Seit 2014 ist die hindu-nationalistische Partei BJP an der Macht. Die BJP und ihr Premierminister Modi streben einen hundertprozentigen Hindu-Staat an. Am Anfang haben sie das noch nicht so klar ausgedrückt, aber mittlerweile sind die Stimmen sehr klar und deutlich, dass Andersgläubige nicht erwünscht sind. In den ländlichen Gebieten spürt man das besonders, dort haben Muslime und Christen eine schwere Zeit, weil die Leute dort mit wenig Geld von den Hindu-Extremisten leicht beeinflusst werden können, etwa, um Propaganda zu verbreiten oder einen Mob zu bilden.
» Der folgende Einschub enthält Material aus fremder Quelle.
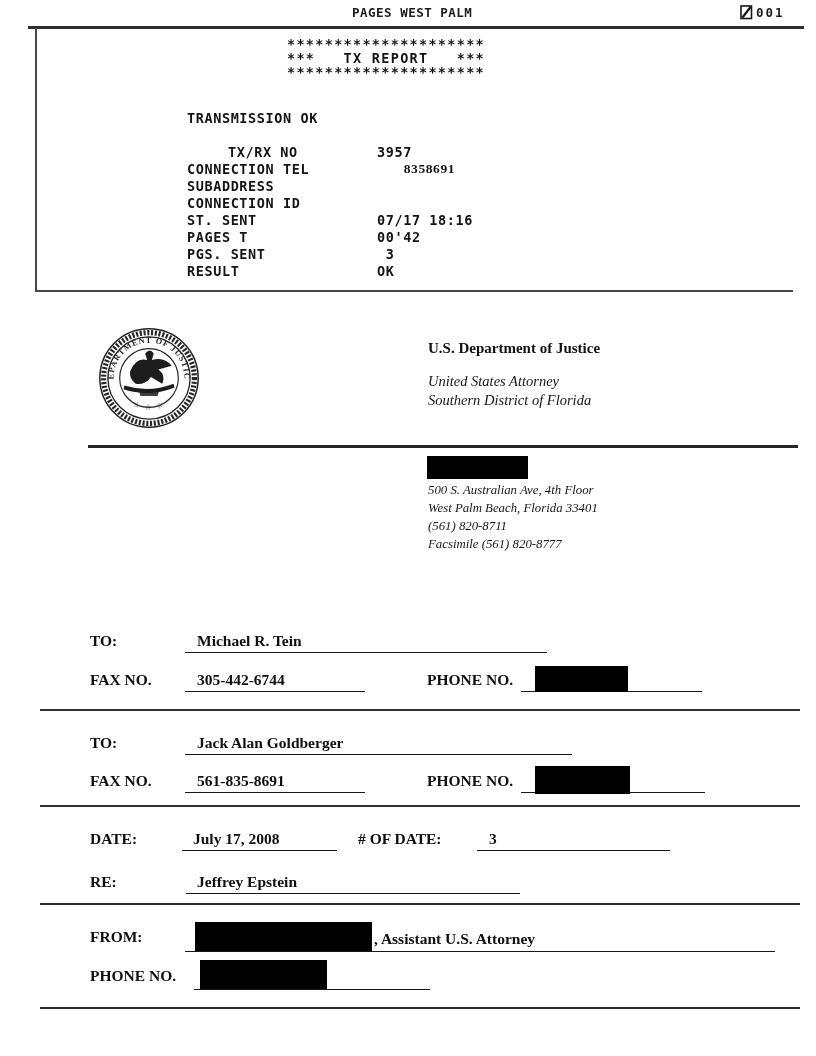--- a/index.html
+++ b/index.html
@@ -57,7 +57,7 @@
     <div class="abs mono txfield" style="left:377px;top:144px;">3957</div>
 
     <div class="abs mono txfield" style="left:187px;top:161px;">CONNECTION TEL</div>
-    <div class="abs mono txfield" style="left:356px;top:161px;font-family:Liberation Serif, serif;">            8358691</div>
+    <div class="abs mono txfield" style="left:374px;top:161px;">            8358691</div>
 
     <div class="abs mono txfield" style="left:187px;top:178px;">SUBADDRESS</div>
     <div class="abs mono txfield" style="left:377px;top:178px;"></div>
In den Städten ist die Situation etwas besser. Doch landesweit werden öffentliche Dienste, wie die Medien, die Justiz, der Sicherheitsapparat und auch Ausbildungsstätten stark beeinflusst. Es ist immer offensichtlicher, dass Andersdenkende oder Regierungskritiker gefährlich leben.
Ganz konkret: diesen Extremisten schwebt vor, einen hinduistisch-homogenen Staat in einem Land mit 170 Millionen Muslimen zu errichten?
Ja. Das muss man so klar sagen. Das ist ein sehr schwieriges und sehr trauriges Thema. Da spielt auch der Konflikt zwischen Indien und Pakistan eine starke Rolle. Erst 2019 waren Wahlen, dann kam es zu Bombenattentaten und die Schuld gab man den Muslimen – und schon scharte sich die große Masse der Hindus hinter der Regierung.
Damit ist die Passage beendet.